(a post from guest author Mary Burns)
Do I read more in Summer? Probably. The light lasts longer, the warm temperatures encourage sloth. I see more of friends for al fresco meals, and they often send me home with their recommendations, if not the actual books. Looking over the stack of “to be returned,” I see that I have read a couple of books a week in the last month. A few remain unfinished, including the Simenon I bought in Paris, which I read more slowly because it is in French. Another, a philosophical work, is the last thing I read before sleep. In both cases, I aim for a chapter at a time.
During the lazy afternoons, though, from my favourite reading chair near an open window or under a big straw hat on the patio, I have read Michael Cunningham’s The Snow Queen, in which I struggled to keep interested, despite having loved The Hours and Flesh and Blood. Much easier to stick with, in fact hard to pull myself away from, was Seven Types of Ambiguity by the Australian writer Elliot Perlman, an insightful, cleverly told story from seven points of view. Very smart, well written. Then came the lovely, light memoir of a Dutch novelist’s time in Spain. Spain, Body and Soul, by H.M. van den Brink, a book that includes recipes for some of the food he sampled during his various stays in that colourful country. And Anne Enright’s Booker prize winner, The Gathering, which falls into a category I call “admire more than like,” because, although she is a wizard as a writer, there was something about the tone that put me off.
We Need New Names, by Noviolet Bulwayo, on the other hand,
belongs in my handful of real favourites. This author’s voice is original, and her story of life in a Zimbabwe village, told by a girl named “Darling,” who later moves to Michigan to live with her aunt, is both informative and entertaining. I like stories of immigration because they naturally include accounts of discovery and are inevitably also tales of struggle. The endings are not always happy. The later chapters of Bulwayo’s novel artfully broaden the picture to describe what immigrants in general face, and that is a particularly useful perspective considering the debates about the subject in North America, in the southwest U.S. particularly, and also in Europe.
In We Are All Completely Beside Ourselves, by Karen Joy Fowler, I met a character I didn’t expect to meet, and that is my small beef with this interesting novel.
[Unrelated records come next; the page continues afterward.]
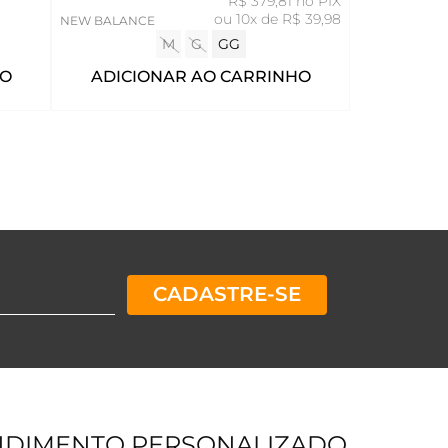
R$ 379,81 no PIX
ou
10x de R$ 39,98
NEW BALANCE
M
G
GG
HO
ADICIONAR AO CARRINHO
CADASTRE-SE
NDIMENTO PERSONALIZADO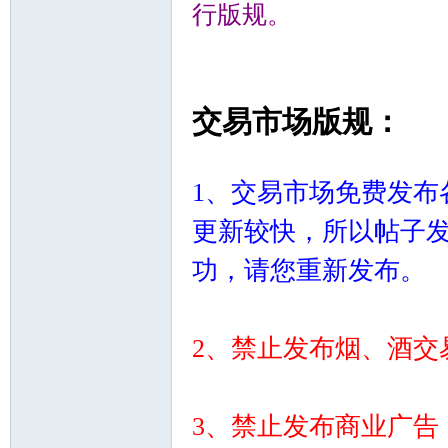
行版规。
) Z, D K6 a/ Q& X
, b% o( I0 r8 {! H
交易市场版规：
顿
8 Q( e( O7 g }' R
1、交易市场免费发布
更新较快，所以帖子
功，请您重新发布。
1 
华
2、禁止发布烟、酒交
3、禁
止发布商业广告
Because I didn’t know the story beforehand, publicized though the novel has been, I wasn’t aware that the sister the narrator referred to through the first third of the book was actually a chimpanzee. Fowler creates a lot of suspense by getting us wondering why she doesn’t see her sister and brother anymore, but when she finally reveals that Fern is a chimp I felt the writer stood somewhere behind me saying, “ah-hah! Didn’t expect that, did you?” I understand why she might have done it; she didn’t want us classifying Fern immediately and filling out her character with our perceptions, I imagine; but I still don’t like that kind of author trickery. It is a good read, though, and raises another important question, about our relations with animals.
The book I most recently finished The Twelve Tribes of Hattie, tells the story of the children of Hattie, who migrated as a young woman from Georgia to Philadelphia about the same time there was such a big influx of African-Americans from the south to the north, post WWI. A few reviews I had read commented on the bleakness of the lives Hattie’s children lived, but I felt that the author, Ayana Mathis, was simply telling it how she saw it, and did so eloquently. Mathis is a very strong writer. To me, her work demonstrates the kind of strength that does not say “look at me,” but instead holds the reader with some kind of truth, which I want fiction to do. I look forward to reading her next book.